(Stored items)
● ● ● ● ●

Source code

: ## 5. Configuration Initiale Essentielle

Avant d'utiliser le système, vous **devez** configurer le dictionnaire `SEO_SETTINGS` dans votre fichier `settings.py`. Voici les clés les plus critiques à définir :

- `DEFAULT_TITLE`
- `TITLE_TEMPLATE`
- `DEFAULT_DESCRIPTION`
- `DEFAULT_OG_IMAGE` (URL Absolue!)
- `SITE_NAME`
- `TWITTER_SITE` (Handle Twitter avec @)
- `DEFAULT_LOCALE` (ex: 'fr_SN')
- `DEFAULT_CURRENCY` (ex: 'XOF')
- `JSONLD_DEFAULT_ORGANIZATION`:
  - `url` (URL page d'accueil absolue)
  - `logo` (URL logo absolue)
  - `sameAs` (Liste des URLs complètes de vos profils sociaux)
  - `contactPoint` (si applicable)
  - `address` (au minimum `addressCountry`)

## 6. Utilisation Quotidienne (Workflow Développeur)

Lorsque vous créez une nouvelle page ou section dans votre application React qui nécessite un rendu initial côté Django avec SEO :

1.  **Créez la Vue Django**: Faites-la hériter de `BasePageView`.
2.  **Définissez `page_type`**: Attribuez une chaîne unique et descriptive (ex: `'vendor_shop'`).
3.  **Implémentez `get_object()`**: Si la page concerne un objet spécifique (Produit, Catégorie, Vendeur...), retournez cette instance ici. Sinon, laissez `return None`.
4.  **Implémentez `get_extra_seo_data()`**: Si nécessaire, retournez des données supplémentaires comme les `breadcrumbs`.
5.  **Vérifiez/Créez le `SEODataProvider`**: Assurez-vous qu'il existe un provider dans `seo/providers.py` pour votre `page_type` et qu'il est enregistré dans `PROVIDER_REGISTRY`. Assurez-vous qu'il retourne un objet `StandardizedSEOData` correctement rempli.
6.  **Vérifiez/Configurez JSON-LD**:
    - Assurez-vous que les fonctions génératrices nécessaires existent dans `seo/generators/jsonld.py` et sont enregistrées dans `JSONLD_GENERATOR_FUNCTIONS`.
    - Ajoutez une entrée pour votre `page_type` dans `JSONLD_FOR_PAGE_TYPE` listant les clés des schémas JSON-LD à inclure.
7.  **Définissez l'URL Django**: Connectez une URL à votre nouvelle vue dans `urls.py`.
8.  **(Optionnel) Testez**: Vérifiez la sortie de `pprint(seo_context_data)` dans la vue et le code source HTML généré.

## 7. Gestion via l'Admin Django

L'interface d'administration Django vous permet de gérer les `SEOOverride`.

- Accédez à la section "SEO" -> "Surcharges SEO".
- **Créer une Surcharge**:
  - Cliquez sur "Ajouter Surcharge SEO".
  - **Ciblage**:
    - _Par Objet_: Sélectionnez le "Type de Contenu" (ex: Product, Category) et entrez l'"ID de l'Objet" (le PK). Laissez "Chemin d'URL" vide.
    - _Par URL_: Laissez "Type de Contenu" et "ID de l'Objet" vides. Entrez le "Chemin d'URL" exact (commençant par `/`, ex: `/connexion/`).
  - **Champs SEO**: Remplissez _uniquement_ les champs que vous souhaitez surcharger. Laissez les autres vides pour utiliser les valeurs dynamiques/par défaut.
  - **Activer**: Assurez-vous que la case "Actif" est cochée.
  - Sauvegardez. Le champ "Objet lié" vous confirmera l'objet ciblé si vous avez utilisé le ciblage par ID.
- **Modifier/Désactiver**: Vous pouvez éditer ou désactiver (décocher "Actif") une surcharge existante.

● ● ● ● ●

Give back all the records above exactly. Keep every word.

* SOLUTION TO THIS PROBLEM *
Source code

: ## 5. Configuration Initiale Essentielle

Avant d'utiliser le système, vous **devez** configurer le dictionnaire `SEO_SETTINGS` dans votre fichier `settings.py`. Voici les clés les plus critiques à définir :

- `DEFAULT_TITLE`
- `TITLE_TEMPLATE`
- `DEFAULT_DESCRIPTION`
- `DEFAULT_OG_IMAGE` (URL Absolue!)
- `SITE_NAME`
- `TWITTER_SITE` (Handle Twitter avec @)
- `DEFAULT_LOCALE` (ex: 'fr_SN')
- `DEFAULT_CURRENCY` (ex: 'XOF')
- `JSONLD_DEFAULT_ORGANIZATION`:
  - `url` (URL page d'accueil absolue)
  - `logo` (URL logo absolue)
  - `sameAs` (Liste des URLs complètes de vos profils sociaux)
  - `contactPoint` (si applicable)
  - `address` (au minimum `addressCountry`)

## 6. Utilisation Quotidienne (Workflow Développeur)

Lorsque vous créez une nouvelle page ou section dans votre application React qui nécessite un rendu initial côté Django avec SEO :

1.  **Créez la Vue Django**: Faites-la hériter de `BasePageView`.
2.  **Définissez `page_type`**: Attribuez une chaîne unique et descriptive (ex: `'vendor_shop'`).
3.  **Implémentez `get_object()`**: Si la page concerne un objet spécifique (Produit, Catégorie, Vendeur...), retournez cette instance ici. Sinon, laissez `return None`.
4.  **Implémentez `get_extra_seo_data()`**: Si nécessaire, retournez des données supplémentaires comme les `breadcrumbs`.
5.  **Vérifiez/Créez le `SEODataProvider`**: Assurez-vous qu'il existe un provider dans `seo/providers.py` pour votre `page_type` et qu'il est enregistré dans `PROVIDER_REGISTRY`. Assurez-vous qu'il retourne un objet `StandardizedSEOData` correctement rempli.
6.  **Vérifiez/Configurez JSON-LD**:
    - Assurez-vous que les fonctions génératrices nécessaires existent dans `seo/generators/jsonld.py` et sont enregistrées dans `JSONLD_GENERATOR_FUNCTIONS`.
    - Ajoutez une entrée pour votre `page_type` dans `JSONLD_FOR_PAGE_TYPE` listant les clés des schémas JSON-LD à inclure.
7.  **Définissez l'URL Django**: Connectez une URL à votre nouvelle vue dans `urls.py`.
8.  **(Optionnel) Testez**: Vérifiez la sortie de `pprint(seo_context_data)` dans la vue et le code source HTML généré.

## 7. Gestion via l'Admin Django

L'interface d'administration Django vous permet de gérer les `SEOOverride`.

- Accédez à la section "SEO" -> "Surcharges SEO".
- **Créer une Surcharge**:
  - Cliquez sur "Ajouter Surcharge SEO".
  - **Ciblage**:
    - _Par Objet_: Sélectionnez le "Type de Contenu" (ex: Product, Category) et entrez l'"ID de l'Objet" (le PK). Laissez "Chemin d'URL" vide.
    - _Par URL_: Laissez "Type de Contenu" et "ID de l'Objet" vides. Entrez le "Chemin d'URL" exact (commençant par `/`, ex: `/connexion/`).
  - **Champs SEO**: Remplissez _uniquement_ les champs que vous souhaitez surcharger. Laissez les autres vides pour utiliser les valeurs dynamiques/par défaut.
  - **Activer**: Assurez-vous que la case "Actif" est cochée.
  - Sauvegardez. Le champ "Objet lié" vous confirmera l'objet ciblé si vous avez utilisé le ciblage par ID.
- **Modifier/Désactiver**: Vous pouvez éditer ou désactiver (décocher "Actif") une surcharge existante.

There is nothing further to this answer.